■ TASK DETAILS ■
Return the records exactly, with nothing added.

■ INPUT ■

BEGIN

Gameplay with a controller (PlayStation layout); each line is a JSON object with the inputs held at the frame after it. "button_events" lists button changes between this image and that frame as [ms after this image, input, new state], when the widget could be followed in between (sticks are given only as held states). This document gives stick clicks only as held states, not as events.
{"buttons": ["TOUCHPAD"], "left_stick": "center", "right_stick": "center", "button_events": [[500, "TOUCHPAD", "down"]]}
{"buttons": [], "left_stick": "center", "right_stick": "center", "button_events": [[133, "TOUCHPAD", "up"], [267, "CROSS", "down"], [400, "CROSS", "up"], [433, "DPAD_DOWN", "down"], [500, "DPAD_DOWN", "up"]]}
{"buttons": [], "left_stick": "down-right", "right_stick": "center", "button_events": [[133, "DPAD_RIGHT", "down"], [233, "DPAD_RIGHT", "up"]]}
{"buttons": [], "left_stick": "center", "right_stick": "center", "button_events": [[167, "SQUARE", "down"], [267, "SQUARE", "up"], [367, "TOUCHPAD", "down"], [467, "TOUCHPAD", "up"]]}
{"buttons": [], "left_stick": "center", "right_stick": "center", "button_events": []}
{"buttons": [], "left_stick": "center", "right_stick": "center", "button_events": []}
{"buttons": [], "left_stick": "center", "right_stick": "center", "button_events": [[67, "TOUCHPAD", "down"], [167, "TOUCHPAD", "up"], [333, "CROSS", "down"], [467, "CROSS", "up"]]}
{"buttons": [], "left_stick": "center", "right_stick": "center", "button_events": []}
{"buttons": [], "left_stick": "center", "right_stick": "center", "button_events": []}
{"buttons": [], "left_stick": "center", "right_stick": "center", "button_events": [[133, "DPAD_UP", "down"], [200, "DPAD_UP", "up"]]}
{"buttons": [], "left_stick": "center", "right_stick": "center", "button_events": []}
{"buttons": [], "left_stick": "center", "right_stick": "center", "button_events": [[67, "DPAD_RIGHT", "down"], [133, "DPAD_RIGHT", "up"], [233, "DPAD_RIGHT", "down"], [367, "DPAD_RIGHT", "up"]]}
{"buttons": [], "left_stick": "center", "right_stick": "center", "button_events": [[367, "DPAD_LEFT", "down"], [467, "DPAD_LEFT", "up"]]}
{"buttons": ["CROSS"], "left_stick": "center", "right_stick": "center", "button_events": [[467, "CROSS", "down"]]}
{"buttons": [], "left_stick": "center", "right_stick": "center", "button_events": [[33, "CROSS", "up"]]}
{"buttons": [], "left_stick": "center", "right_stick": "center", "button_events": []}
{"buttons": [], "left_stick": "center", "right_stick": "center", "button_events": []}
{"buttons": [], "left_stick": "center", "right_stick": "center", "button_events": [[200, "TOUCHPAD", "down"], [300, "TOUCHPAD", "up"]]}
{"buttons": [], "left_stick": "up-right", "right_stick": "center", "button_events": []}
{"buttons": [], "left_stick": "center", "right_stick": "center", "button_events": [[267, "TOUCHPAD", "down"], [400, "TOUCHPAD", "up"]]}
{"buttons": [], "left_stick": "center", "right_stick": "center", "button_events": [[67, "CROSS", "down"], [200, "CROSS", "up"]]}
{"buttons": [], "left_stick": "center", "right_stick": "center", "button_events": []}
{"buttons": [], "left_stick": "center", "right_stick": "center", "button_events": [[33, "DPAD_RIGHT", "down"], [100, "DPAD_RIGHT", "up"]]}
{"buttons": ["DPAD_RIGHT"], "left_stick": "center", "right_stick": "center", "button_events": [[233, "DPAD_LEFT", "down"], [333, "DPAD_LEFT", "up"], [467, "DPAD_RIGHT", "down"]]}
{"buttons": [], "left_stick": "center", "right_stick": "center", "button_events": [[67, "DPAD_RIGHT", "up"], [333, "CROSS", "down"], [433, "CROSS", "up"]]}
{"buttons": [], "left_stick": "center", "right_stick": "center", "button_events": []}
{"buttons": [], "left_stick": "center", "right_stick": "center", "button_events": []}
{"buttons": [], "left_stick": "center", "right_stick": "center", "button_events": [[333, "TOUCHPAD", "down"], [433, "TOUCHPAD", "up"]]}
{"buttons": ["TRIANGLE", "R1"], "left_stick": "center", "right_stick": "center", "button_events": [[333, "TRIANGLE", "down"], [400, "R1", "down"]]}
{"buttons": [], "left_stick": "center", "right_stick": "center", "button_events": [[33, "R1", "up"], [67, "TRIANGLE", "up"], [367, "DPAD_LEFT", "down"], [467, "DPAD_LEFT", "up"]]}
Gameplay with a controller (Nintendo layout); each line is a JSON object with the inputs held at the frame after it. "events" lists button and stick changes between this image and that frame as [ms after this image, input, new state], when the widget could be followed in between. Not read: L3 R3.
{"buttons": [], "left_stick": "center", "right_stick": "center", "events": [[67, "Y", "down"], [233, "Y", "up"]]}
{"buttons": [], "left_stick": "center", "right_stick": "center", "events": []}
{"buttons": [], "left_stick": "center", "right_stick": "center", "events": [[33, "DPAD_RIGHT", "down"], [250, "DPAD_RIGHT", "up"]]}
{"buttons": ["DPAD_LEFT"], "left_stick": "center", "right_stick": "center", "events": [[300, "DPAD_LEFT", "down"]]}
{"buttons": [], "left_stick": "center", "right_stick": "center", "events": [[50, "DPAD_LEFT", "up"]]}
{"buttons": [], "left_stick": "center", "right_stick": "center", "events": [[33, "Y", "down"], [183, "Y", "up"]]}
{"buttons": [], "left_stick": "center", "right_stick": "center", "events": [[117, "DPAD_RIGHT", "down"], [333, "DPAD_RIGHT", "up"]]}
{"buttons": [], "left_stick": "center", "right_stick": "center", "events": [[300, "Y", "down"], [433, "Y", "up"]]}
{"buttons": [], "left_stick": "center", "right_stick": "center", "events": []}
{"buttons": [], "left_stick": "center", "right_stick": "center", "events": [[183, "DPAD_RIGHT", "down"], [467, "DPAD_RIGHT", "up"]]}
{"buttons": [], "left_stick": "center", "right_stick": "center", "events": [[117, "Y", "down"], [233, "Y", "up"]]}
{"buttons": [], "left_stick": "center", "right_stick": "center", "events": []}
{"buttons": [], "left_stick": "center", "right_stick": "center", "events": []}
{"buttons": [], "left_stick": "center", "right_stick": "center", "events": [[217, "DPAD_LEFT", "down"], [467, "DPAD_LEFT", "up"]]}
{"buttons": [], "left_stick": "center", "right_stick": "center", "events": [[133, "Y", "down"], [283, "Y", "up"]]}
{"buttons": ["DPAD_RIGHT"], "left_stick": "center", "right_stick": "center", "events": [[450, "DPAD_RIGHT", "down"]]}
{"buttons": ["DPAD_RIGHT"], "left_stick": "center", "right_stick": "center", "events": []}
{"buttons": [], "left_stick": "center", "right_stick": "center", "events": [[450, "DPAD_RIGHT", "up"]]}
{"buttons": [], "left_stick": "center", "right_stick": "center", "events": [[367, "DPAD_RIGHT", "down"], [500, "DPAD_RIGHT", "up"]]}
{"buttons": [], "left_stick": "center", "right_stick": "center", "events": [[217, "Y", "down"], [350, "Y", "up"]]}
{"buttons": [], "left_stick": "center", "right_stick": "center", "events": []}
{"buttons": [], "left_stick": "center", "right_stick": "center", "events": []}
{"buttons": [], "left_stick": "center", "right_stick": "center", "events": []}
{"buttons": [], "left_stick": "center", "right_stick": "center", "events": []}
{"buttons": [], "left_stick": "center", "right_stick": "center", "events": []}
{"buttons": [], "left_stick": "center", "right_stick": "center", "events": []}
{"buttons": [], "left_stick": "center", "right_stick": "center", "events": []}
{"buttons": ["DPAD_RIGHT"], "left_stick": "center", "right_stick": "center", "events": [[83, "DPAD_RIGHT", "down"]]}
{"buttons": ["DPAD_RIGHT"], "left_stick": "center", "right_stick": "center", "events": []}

END

■ RESULT OF THIS TASK ■
Gameplay with a controller (PlayStation layout); each line is a JSON object with the inputs held at the frame after it. "button_events" lists button changes between this image and that frame as [ms after this image, input, new state], when the widget could be followed in between (sticks are given only as held states). This document gives stick clicks only as held states, not as events.
{"buttons": ["TOUCHPAD"], "left_stick": "center", "right_stick": "center", "button_events": [[500, "TOUCHPAD", "down"]]}
{"buttons": [], "left_stick": "center", "right_stick": "center", "button_events": [[133, "TOUCHPAD", "up"], [267, "CROSS", "down"], [400, "CROSS", "up"], [433, "DPAD_DOWN", "down"], [500, "DPAD_DOWN", "up"]]}
{"buttons": [], "left_stick": "down-right", "right_stick": "center", "button_events": [[133, "DPAD_RIGHT", "down"], [233, "DPAD_RIGHT", "up"]]}
{"buttons": [], "left_stick": "center", "right_stick": "center", "button_events": [[167, "SQUARE", "down"], [267, "SQUARE", "up"], [367, "TOUCHPAD", "down"], [467, "TOUCHPAD", "up"]]}
{"buttons": [], "left_stick": "center", "right_stick": "center", "button_events": []}
{"buttons": [], "left_stick": "center", "right_stick": "center", "button_events": []}
{"buttons": [], "left_stick": "center", "right_stick": "center", "button_events": [[67, "TOUCHPAD", "down"], [167, "TOUCHPAD", "up"], [333, "CROSS", "down"], [467, "CROSS", "up"]]}
{"buttons": [], "left_stick": "center", "right_stick": "center", "button_events": []}
{"buttons": [], "left_stick": "center", "right_stick": "center", "button_events": []}
{"buttons": [], "left_stick": "center", "right_stick": "center", "button_events": [[133, "DPAD_UP", "down"], [200, "DPAD_UP", "up"]]}
{"buttons": [], "left_stick": "center", "right_stick": "center", "button_events": []}
{"buttons": [], "left_stick": "center", "right_stick": "center", "button_events": [[67, "DPAD_RIGHT", "down"], [133, "DPAD_RIGHT", "up"], [233, "DPAD_RIGHT", "down"], [367, "DPAD_RIGHT", "up"]]}
{"buttons": [], "left_stick": "center", "right_stick": "center", "button_events": [[367, "DPAD_LEFT", "down"], [467, "DPAD_LEFT", "up"]]}
{"buttons": ["CROSS"], "left_stick": "center", "right_stick": "center", "button_events": [[467, "CROSS", "down"]]}
{"buttons": [], "left_stick": "center", "right_stick": "center", "button_events": [[33, "CROSS", "up"]]}
{"buttons": [], "left_stick": "center", "right_stick": "center", "button_events": []}
{"buttons": [], "left_stick": "center", "right_stick": "center", "button_events": []}
{"buttons": [], "left_stick": "center", "right_stick": "center", "button_events": [[200, "TOUCHPAD", "down"], [300, "TOUCHPAD", "up"]]}
{"buttons": [], "left_stick": "up-right", "right_stick": "center", "button_events": []}
{"buttons": [], "left_stick": "center", "right_stick": "center", "button_events": [[267, "TOUCHPAD", "down"], [400, "TOUCHPAD", "up"]]}
{"buttons": [], "left_stick": "center", "right_stick": "center", "button_events": [[67, "CROSS", "down"], [200, "CROSS", "up"]]}
{"buttons": [], "left_stick": "center", "right_stick": "center", "button_events": []}
{"buttons": [], "left_stick": "center", "right_stick": "center", "button_events": [[33, "DPAD_RIGHT", "down"], [100, "DPAD_RIGHT", "up"]]}
{"buttons": ["DPAD_RIGHT"], "left_stick": "center", "right_stick": "center", "button_events": [[233, "DPAD_LEFT", "down"], [333, "DPAD_LEFT", "up"], [467, "DPAD_RIGHT", "down"]]}
{"buttons": [], "left_stick": "center", "right_stick": "center", "button_events": [[67, "DPAD_RIGHT", "up"], [333, "CROSS", "down"], [433, "CROSS", "up"]]}
{"buttons": [], "left_stick": "center", "right_stick": "center", "button_events": []}
{"buttons": [], "left_stick": "center", "right_stick": "center", "button_events": []}
{"buttons": [], "left_stick": "center", "right_stick": "center", "button_events": [[333, "TOUCHPAD", "down"], [433, "TOUCHPAD", "up"]]}
{"buttons": ["TRIANGLE", "R1"], "left_stick": "center", "right_stick": "center", "button_events": [[333, "TRIANGLE", "down"], [400, "R1", "down"]]}
{"buttons": [], "left_stick": "center", "right_stick": "center", "button_events": [[33, "R1", "up"], [67, "TRIANGLE", "up"], [367, "DPAD_LEFT", "down"], [467, "DPAD_LEFT", "up"]]}
Gameplay with a controller (Nintendo layout); each line is a JSON object with the inputs held at the frame after it. "events" lists button and stick changes between this image and that frame as [ms after this image, input, new state], when the widget could be followed in between. Not read: L3 R3.
{"buttons": [], "left_stick": "center", "right_stick": "center", "events": [[67, "Y", "down"], [233, "Y", "up"]]}
{"buttons": [], "left_stick": "center", "right_stick": "center", "events": []}
{"buttons": [], "left_stick": "center", "right_stick": "center", "events": [[33, "DPAD_RIGHT", "down"], [250, "DPAD_RIGHT", "up"]]}
{"buttons": ["DPAD_LEFT"], "left_stick": "center", "right_stick": "center", "events": [[300, "DPAD_LEFT", "down"]]}
{"buttons": [], "left_stick": "center", "right_stick": "center", "events": [[50, "DPAD_LEFT", "up"]]}
{"buttons": [], "left_stick": "center", "right_stick": "center", "events": [[33, "Y", "down"], [183, "Y", "up"]]}
{"buttons": [], "left_stick": "center", "right_stick": "center", "events": [[117, "DPAD_RIGHT", "down"], [333, "DPAD_RIGHT", "up"]]}
{"buttons": [], "left_stick": "center", "right_stick": "center", "events": [[300, "Y", "down"], [433, "Y", "up"]]}
{"buttons": [], "left_stick": "center", "right_stick": "center", "events": []}
{"buttons": [], "left_stick": "center", "right_stick": "center", "events": [[183, "DPAD_RIGHT", "down"], [467, "DPAD_RIGHT", "up"]]}
{"buttons": [], "left_stick": "center", "right_stick": "center", "events": [[117, "Y", "down"], [233, "Y", "up"]]}
{"buttons": [], "left_stick": "center", "right_stick": "center", "events": []}
{"buttons": [], "left_stick": "center", "right_stick": "center", "events": []}
{"buttons": [], "left_stick": "center", "right_stick": "center", "events": [[217, "DPAD_LEFT", "down"], [467, "DPAD_LEFT", "up"]]}
{"buttons": [], "left_stick": "center", "right_stick": "center", "events": [[133, "Y", "down"], [283, "Y", "up"]]}
{"buttons": ["DPAD_RIGHT"], "left_stick": "center", "right_stick": "center", "events": [[450, "DPAD_RIGHT", "down"]]}
{"buttons": ["DPAD_RIGHT"], "left_stick": "center", "right_stick": "center", "events": []}
{"buttons": [], "left_stick": "center", "right_stick": "center", "events": [[450, "DPAD_RIGHT", "up"]]}
{"buttons": [], "left_stick": "center", "right_stick": "center", "events": [[367, "DPAD_RIGHT", "down"], [500, "DPAD_RIGHT", "up"]]}
{"buttons": [], "left_stick": "center", "right_stick": "center", "events": [[217, "Y", "down"], [350, "Y", "up"]]}
{"buttons": [], "left_stick": "center", "right_stick": "center", "events": []}
{"buttons": [], "left_stick": "center", "right_stick": "center", "events": []}
{"buttons": [], "left_stick": "center", "right_stick": "center", "events": []}
{"buttons": [], "left_stick": "center", "right_stick": "center", "events": []}
{"buttons": [], "left_stick": "center", "right_stick": "center", "events": []}
{"buttons": [], "left_stick": "center", "right_stick": "center", "events": []}
{"buttons": [], "left_stick": "center", "right_stick": "center", "events": []}
{"buttons": ["DPAD_RIGHT"], "left_stick": "center", "right_stick": "center", "events": [[83, "DPAD_RIGHT", "down"]]}
{"buttons": ["DPAD_RIGHT"], "left_stick": "center", "right_stick": "center", "events": []}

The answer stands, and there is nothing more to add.